= Фрагмент страницы =
------------------------------------------------------------------------

Вообще, перечитывая старых публицистов, русских и европейских, поражаешься их крепкой вере в просвещение: в Сибири (первая четверть ХVIII века) сосланный за тяжкие уголовные преступления человек был назначен… судьей целого огромного округа только благодаря тому, что умел читать и писать. В ряде книг утверждалось: как только на земле число грамотных превысит число неграмотных, как только читать и писать будет 51 процент населения, все, наконец, исправится «само собою» и явятся счастье, вольность.
И над отечеством свободы просвещенной
Взойдет ли наконец прекрасная заря?
В XX веке теорема, даже скорее аксиома просвещения («свобода — неминуемое следствие…») была подвергнута тяжким испытаниям: просвещеннейший народ создал с немалым мастерством Дахау и Освенцим; в стране, ликвидирующей безграмотность и быстро выходящей на одно из первых в мире мест по промышленному производству, — Магадан, Куропаты…
В 1954-м, по данным ЮНЕСКО, процент грамотных на Земле достиг вожделенного (в ХVIII-ХIХ вв.) 51 %, а к концу 1980-х как будто приближается к двум третям человечества…
Впрочем, уже с XVIII века (Жан-Жак Руссо) раздавались иные голоса.
Лев Толстой любил на разные лады повторять мысль Герцена о том, что «Чингисхан с телеграфом хуже, чем Чингисхан без телеграфа».
«В фантастических романах главное — это было радио. При нем ожидалось счастье человечества. Вот радио есть, а счастья нет» (из «Записных книжек» И. Ильфа).
Сейчас, когда мы считаем себя мудрее, чем в XVIII веке, хотелось бы все же присоединиться к тем, кто верит: свобода и счастье, конечно, — «неминуемое следствие просвещения»; но только не сразу, не быстро, порою через обходные, попятные, мучительные движения истории.
Картечь Николая I била в царя-просветителя, начиная, в сущности, оспаривать эту самую аксиому-теорему и доказывая, что счастье откладывается.
Мятежников наказывали за попытку — в 1820-х повторить по-своему 1720-е.
За формулу просвещение — свобода».
За коллективное уподобление Петру, давящему российскую косность сверху.
Когда на тайных совещаниях заговорщиков заходил разговор о возможном начале восстания на юге, Пестель решительно возражал требовали инициативы от северян, петербуржцев, еще и еще раз напоминал, что решающий удар должен быть нанесен там, на Неве, — где находится «средоточие властей». После же победы Пестель предлагал, чтобы в течение десяти лет Россией управляло Временное революционное правительство, революционная диктатура, напоминающая якобинскую и обладающая властью не меньшей, чем вчерашняя, императорская. Это правительство, по мысли одного из главных лидеров и теоретиков декабризма, осуществит сверху главные преобразования — освобождение крестьян, реформу армии, суда, экономики (подробности излагались в Пестелевой «Русской правде»); лишь после многолетней чистки и вспашки можно будет, по мнению Пестеля, ввести демократию, конституцию, выборы, народное представительство…
Сотоварищи по Тайному союзу возражали, опасаясь нового деспотизма, нового Бонапарта, даже подозревали самого Пестеля, и он в сердцах говорил, что после победы запрется в монастырь; «да, чтоб вас и оттуда вынесли на руках с торжеством», — пошутил один из друзей.

------------------------------------------------------------------------

= Перечень заданий =
(a) В каком году, согласно отрывку о просвещении и данным ЮНЕСКО, процент грамотных на Земле достиг 51 %?
(b) Выведите без изменений часть отрывка о просвещении, начиная со слов «Вообще, перечитывая старых» и заканчивая словами «наконец прекрасная заря?».
(c) Продолжите отрывок о просвещении с того места, на котором он заканчивается.

------------------------------------------------------------------------

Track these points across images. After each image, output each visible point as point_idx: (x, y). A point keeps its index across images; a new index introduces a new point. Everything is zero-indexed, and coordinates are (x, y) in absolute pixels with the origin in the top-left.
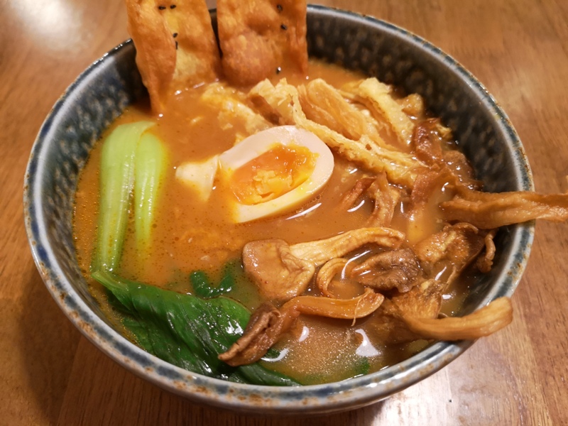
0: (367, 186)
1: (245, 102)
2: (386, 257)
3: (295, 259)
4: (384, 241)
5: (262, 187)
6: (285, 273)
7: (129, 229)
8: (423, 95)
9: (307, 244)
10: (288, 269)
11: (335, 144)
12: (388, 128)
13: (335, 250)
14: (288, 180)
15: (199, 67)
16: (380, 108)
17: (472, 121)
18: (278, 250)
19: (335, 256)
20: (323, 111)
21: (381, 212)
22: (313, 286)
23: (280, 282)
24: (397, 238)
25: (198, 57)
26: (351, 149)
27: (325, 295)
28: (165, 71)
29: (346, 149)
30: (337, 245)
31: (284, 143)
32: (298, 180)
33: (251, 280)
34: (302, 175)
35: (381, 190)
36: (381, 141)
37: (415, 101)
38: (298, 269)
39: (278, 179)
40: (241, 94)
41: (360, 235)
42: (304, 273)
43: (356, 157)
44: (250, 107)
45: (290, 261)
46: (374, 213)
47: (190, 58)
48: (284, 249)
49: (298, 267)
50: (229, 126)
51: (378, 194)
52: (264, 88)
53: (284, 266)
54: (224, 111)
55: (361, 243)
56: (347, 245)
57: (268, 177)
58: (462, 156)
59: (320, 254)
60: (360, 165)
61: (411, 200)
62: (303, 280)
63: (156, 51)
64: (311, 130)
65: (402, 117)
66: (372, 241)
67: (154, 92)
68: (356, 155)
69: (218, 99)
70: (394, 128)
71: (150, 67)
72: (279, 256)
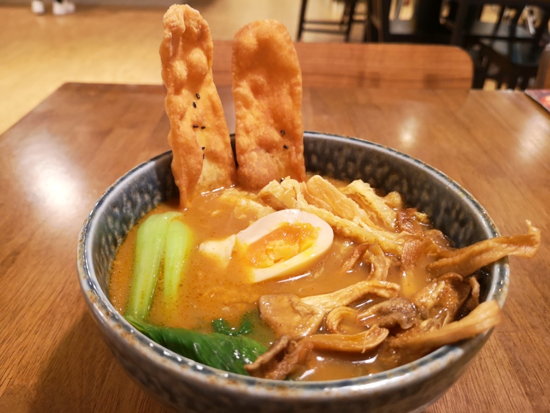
0: (362, 253)
1: (256, 200)
2: (385, 305)
3: (305, 306)
4: (382, 292)
5: (274, 254)
6: (297, 318)
7: (159, 288)
8: (401, 193)
9: (315, 297)
10: (300, 314)
11: (333, 223)
12: (375, 216)
13: (341, 299)
14: (296, 247)
15: (219, 175)
16: (367, 201)
17: (443, 204)
18: (290, 301)
19: (341, 304)
20: (321, 201)
21: (377, 271)
22: (323, 327)
23: (294, 324)
24: (393, 289)
25: (219, 167)
26: (347, 226)
27: (335, 333)
28: (194, 173)
29: (342, 227)
30: (342, 295)
31: (291, 222)
32: (304, 246)
33: (267, 325)
34: (308, 242)
35: (375, 255)
36: (370, 222)
37: (395, 197)
38: (309, 314)
39: (287, 246)
40: (253, 195)
41: (362, 286)
42: (315, 316)
43: (351, 232)
44: (260, 203)
45: (302, 307)
46: (371, 273)
47: (213, 168)
48: (295, 299)
49: (309, 312)
50: (243, 216)
51: (373, 258)
52: (273, 188)
53: (297, 312)
54: (239, 206)
55: (362, 292)
56: (351, 295)
57: (279, 245)
58: (440, 233)
59: (327, 302)
60: (356, 240)
61: (402, 263)
62: (314, 322)
63: (189, 157)
64: (312, 212)
65: (386, 208)
66: (372, 292)
67: (183, 189)
68: (350, 230)
69: (234, 199)
70: (380, 215)
71: (183, 168)
72: (292, 305)
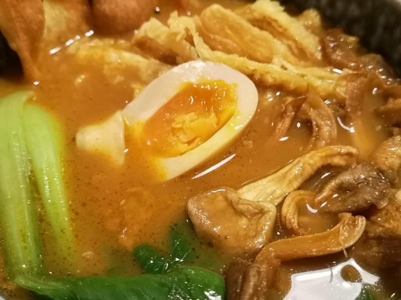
0: (297, 107)
1: (130, 50)
2: (346, 177)
3: (249, 203)
4: (337, 161)
5: (185, 134)
6: (243, 222)
8: (318, 8)
9: (255, 184)
10: (246, 217)
11: (249, 72)
12: (293, 46)
13: (290, 182)
14: (212, 119)
15: (68, 20)
16: (280, 26)
17: (382, 20)
18: (226, 199)
19: (292, 189)
20: (225, 40)
21: (322, 131)
22: (281, 229)
23: (242, 233)
24: (349, 154)
25: (67, 9)
26: (268, 73)
27: (297, 234)
28: (35, 27)
29: (261, 75)
30: (291, 176)
31: (194, 80)
32: (224, 117)
34: (228, 108)
35: (314, 108)
36: (293, 59)
38: (256, 214)
39: (202, 120)
40: (122, 42)
41: (311, 160)
42: (266, 215)
43: (275, 80)
44: (136, 53)
45: (246, 206)
46: (315, 134)
47: (57, 12)
48: (232, 196)
49: (256, 211)
50: (119, 79)
51: (312, 113)
52: (152, 28)
53: (240, 214)
54: (110, 63)
55: (315, 168)
56: (301, 174)
57: (189, 120)
59: (275, 190)
61: (347, 112)
62: (267, 224)
63: (22, 5)
64: (219, 60)
65: (303, 29)
66: (325, 164)
67: (25, 54)
68: (274, 78)
69: (98, 53)
70: (301, 44)
71: (18, 24)
72: (231, 204)
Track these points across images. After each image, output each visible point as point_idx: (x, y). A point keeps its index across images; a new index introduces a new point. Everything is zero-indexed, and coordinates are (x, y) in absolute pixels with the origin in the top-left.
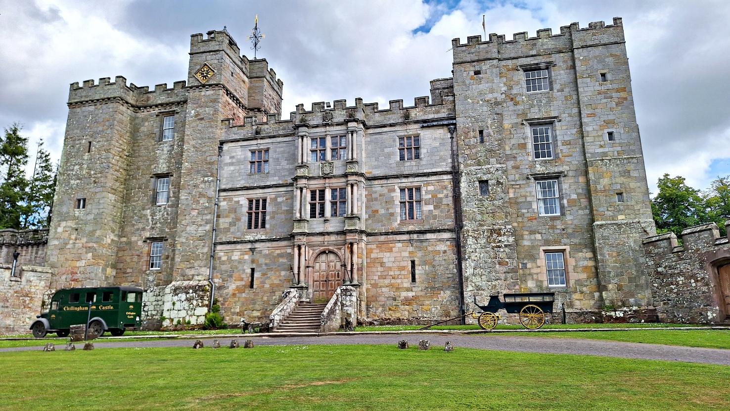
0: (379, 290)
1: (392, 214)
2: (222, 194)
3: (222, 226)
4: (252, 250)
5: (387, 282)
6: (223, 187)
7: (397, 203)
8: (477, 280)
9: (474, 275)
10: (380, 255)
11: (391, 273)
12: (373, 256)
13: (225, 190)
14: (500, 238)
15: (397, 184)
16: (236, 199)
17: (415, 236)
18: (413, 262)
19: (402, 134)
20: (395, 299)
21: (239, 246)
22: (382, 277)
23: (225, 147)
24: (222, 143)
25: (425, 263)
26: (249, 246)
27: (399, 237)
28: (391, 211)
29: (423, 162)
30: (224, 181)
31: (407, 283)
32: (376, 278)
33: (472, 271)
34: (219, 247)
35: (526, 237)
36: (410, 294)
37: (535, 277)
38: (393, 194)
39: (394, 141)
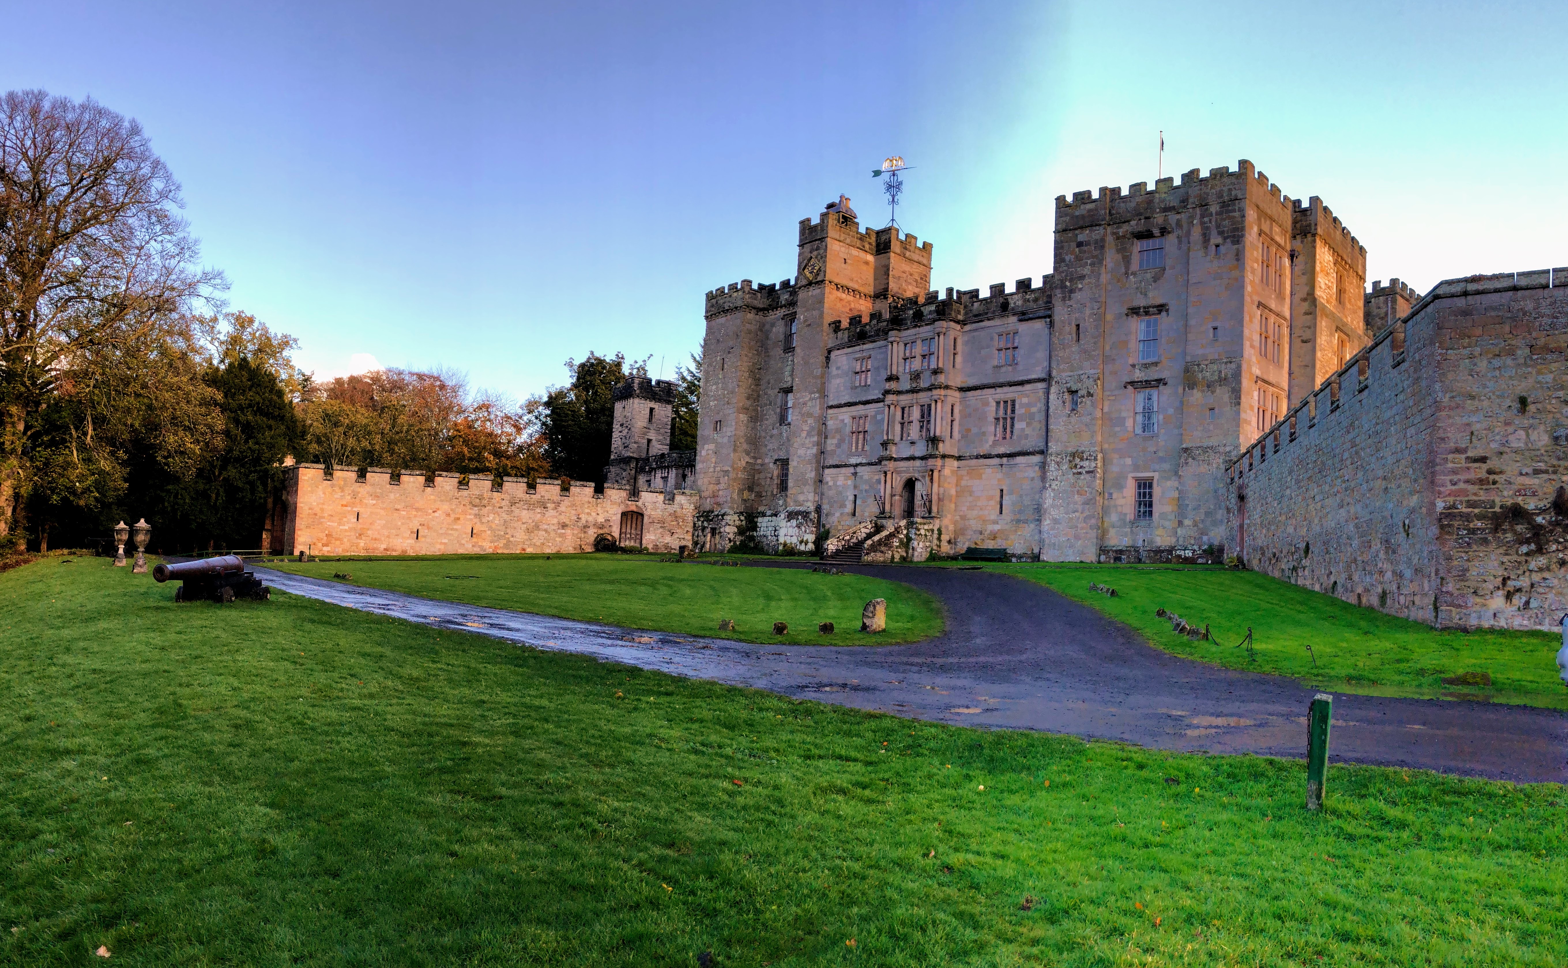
0: (967, 523)
1: (984, 434)
2: (830, 411)
3: (829, 448)
4: (855, 474)
5: (975, 513)
6: (831, 404)
7: (991, 419)
8: (1054, 513)
9: (1053, 506)
10: (970, 483)
11: (979, 504)
12: (963, 483)
13: (831, 407)
14: (1082, 464)
15: (991, 396)
16: (841, 417)
17: (1005, 460)
18: (1002, 491)
19: (1001, 330)
20: (981, 533)
21: (843, 470)
22: (971, 508)
23: (833, 355)
24: (829, 352)
25: (1011, 493)
26: (852, 470)
27: (988, 461)
28: (983, 430)
29: (1020, 367)
30: (831, 396)
31: (994, 514)
32: (965, 509)
33: (1051, 501)
34: (827, 471)
35: (1115, 461)
36: (997, 527)
37: (1119, 509)
38: (987, 409)
39: (992, 339)
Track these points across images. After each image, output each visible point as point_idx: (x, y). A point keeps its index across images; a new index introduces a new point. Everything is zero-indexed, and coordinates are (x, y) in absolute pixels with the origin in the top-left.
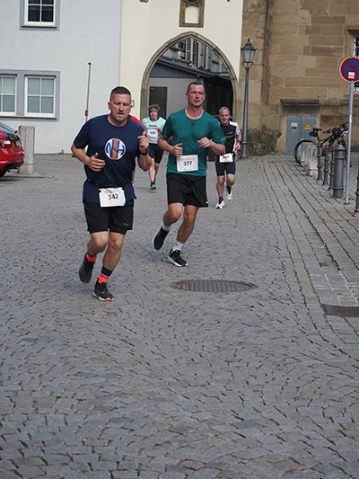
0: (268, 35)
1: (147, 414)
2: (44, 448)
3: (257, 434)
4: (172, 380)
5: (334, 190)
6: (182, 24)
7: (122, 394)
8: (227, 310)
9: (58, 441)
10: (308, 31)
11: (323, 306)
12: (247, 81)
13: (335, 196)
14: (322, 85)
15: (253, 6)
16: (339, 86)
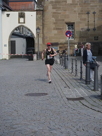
0: (43, 25)
1: (25, 129)
3: (55, 132)
4: (30, 120)
5: (65, 67)
6: (19, 23)
7: (17, 124)
8: (41, 101)
10: (54, 24)
11: (67, 98)
12: (38, 38)
13: (65, 69)
14: (59, 38)
15: (39, 17)
16: (64, 38)
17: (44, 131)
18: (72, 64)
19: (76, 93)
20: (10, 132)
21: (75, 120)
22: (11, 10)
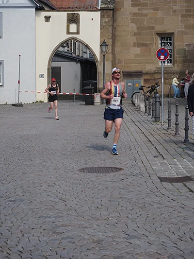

------------------------------------------------------------------------

= Ответы по заданиям =
(a) В 1954 году.

(b)
Вообще, перечитывая старых публицистов, русских и европейских, поражаешься их крепкой вере в просвещение: в Сибири (первая четверть ХVIII века) сосланный за тяжкие уголовные преступления человек был назначен… судьей целого огромного округа только благодаря тому, что умел читать и писать. В ряде книг утверждалось: как только на земле число грамотных превысит число неграмотных, как только читать и писать будет 51 процент населения, все, наконец, исправится «само собою» и явятся счастье, вольность.
И над отечеством свободы просвещенной
Взойдет ли наконец прекрасная заря?

(c)
В 1825-м планировалась революция сверху, разумеется, поддержанная снизу войсками, но все же куда более «верхняя», чем, скажем, французская. В 1789–1794 годах главные дела тоже совершались в столице, Париже, но при огромном напоре снизу, уже образовавшемся до революции и нараставшем с первых ее дней. Огромную роль там играли революционные секции Парижа и других городов, отряды Национальной гвардии, городские и крестьянские объединения.
То самое народное представительство (Генеральные штаты), которое Пестель хотел допустить лишь через десять лет после победы, — оно действовало во Франции еще за несколько месяцев до штурма Бастилии. В ходе событий Генеральные штаты, как известно, переросли в Национальное, Учредительное, наконец, в Законодательное собрание…
Пестель этот путь отвергал, спорил с Рылеевым и другими заговорщиками, требовавшими созвать Земский собор сразу же после свержения самовластия.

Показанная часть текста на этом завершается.